Infelizmente não há uma receita pronta e imediata para conter essas falsas crenças, mas educar as pessoas para a ciência é uma boa solução. Mas este, no entanto, é o caminho mais difícil de ser compreendido, pois as teorias conspiratórias oferecem supostas respostas numa tacada só, por isso é importante aprender a realizar a 'contra teoria'. "É criar uma forma de competir disseminando a verdade. Transformar as informações que precisam ser comunicadas de forma que as pessoas estabeleçam conexões, queiram comprar e ler", diz Paixão.

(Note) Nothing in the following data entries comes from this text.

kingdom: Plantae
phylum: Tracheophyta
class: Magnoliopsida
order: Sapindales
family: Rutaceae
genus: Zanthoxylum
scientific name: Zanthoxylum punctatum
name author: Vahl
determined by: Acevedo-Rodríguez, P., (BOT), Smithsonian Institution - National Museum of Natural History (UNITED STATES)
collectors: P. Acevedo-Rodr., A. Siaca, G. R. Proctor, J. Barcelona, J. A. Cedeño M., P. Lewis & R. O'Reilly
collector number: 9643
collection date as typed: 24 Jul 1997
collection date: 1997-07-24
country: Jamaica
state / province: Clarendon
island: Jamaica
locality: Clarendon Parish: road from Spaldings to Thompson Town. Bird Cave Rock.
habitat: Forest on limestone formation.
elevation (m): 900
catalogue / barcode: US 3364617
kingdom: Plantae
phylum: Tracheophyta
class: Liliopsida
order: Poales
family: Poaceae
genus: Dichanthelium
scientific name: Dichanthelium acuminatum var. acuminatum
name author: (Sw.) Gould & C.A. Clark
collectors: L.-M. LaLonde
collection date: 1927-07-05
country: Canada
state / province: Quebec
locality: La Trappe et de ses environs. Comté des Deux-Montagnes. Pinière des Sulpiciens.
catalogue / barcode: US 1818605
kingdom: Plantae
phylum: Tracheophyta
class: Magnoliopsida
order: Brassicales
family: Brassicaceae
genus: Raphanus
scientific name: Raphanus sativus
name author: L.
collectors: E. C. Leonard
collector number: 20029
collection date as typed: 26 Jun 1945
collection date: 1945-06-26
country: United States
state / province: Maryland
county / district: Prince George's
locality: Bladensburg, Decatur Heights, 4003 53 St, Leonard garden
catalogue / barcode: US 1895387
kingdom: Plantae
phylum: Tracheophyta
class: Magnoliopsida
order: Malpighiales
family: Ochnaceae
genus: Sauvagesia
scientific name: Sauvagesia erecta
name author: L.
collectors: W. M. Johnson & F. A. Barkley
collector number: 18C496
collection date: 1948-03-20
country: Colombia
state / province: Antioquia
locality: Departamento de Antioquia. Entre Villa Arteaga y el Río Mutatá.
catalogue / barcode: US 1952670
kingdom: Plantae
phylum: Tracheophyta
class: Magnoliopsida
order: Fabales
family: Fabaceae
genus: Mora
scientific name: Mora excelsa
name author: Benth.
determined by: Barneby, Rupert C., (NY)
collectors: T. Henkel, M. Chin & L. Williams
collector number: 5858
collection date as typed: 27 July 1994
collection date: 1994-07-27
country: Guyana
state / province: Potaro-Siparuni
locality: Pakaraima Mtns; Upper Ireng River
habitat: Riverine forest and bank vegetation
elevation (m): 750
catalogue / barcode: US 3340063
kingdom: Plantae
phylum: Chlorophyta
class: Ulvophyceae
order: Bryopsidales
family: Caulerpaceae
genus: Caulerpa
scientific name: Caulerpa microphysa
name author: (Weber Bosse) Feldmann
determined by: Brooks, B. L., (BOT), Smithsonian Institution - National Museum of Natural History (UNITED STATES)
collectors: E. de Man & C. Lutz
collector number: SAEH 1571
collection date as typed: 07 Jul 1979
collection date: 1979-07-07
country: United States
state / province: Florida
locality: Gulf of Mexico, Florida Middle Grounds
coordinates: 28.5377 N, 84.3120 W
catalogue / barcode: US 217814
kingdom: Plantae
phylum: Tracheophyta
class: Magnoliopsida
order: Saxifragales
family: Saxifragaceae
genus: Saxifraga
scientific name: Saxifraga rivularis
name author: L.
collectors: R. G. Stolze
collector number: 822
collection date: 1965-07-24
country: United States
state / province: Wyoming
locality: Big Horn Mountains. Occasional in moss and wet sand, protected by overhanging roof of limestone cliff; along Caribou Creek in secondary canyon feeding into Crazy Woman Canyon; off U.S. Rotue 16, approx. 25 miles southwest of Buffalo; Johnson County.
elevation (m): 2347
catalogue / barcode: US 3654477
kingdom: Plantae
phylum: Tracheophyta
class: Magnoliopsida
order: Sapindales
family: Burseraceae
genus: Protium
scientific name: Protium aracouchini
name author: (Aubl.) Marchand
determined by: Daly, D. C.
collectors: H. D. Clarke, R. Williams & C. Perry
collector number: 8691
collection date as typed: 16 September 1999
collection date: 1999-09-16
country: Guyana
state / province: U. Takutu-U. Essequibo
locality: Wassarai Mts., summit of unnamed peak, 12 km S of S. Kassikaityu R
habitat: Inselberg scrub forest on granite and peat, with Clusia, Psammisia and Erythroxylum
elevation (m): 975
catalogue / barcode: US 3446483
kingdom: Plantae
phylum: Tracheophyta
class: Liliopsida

Identifique um teórico conspiratório

Segundo Daniela Oliveira, as pesquisas mostram algumas peculiaridades da personalidade de pessoas que seguem teorias da conspiração. Confira:

  • A necessidade de encontrar explicação para tragédias, de forma que exista um significado maior para o evento;
  • Dificuldade em pensar analiticamente ou a necessidade de ser especial e único. O que pode atrair essas pessoas a alguma narrativa secreta que ninguém mais sabe a respeito ou que apenas um grupo especial compartilhe;
  • Pessoas que justificam suas convicções frente a qualquer evidência do contrário. Rigidamente mantêm seu posicionamento com pouca flexibilidade em suas crenças;
  • Teste de realidade empobrecido ou nulo. Poucas pessoas que acreditam em teorias da conspiração checam a veracidade de suas crenças com a realidade dos conhecimentos já comprovados;
  • Tendência a endossar abertamente e fortemente um único grupo ou atribuições causais, sem se envolver na resolução analítica e racional de problemas;
  • Tendência a tirar conclusões precipitadas e não as alterar.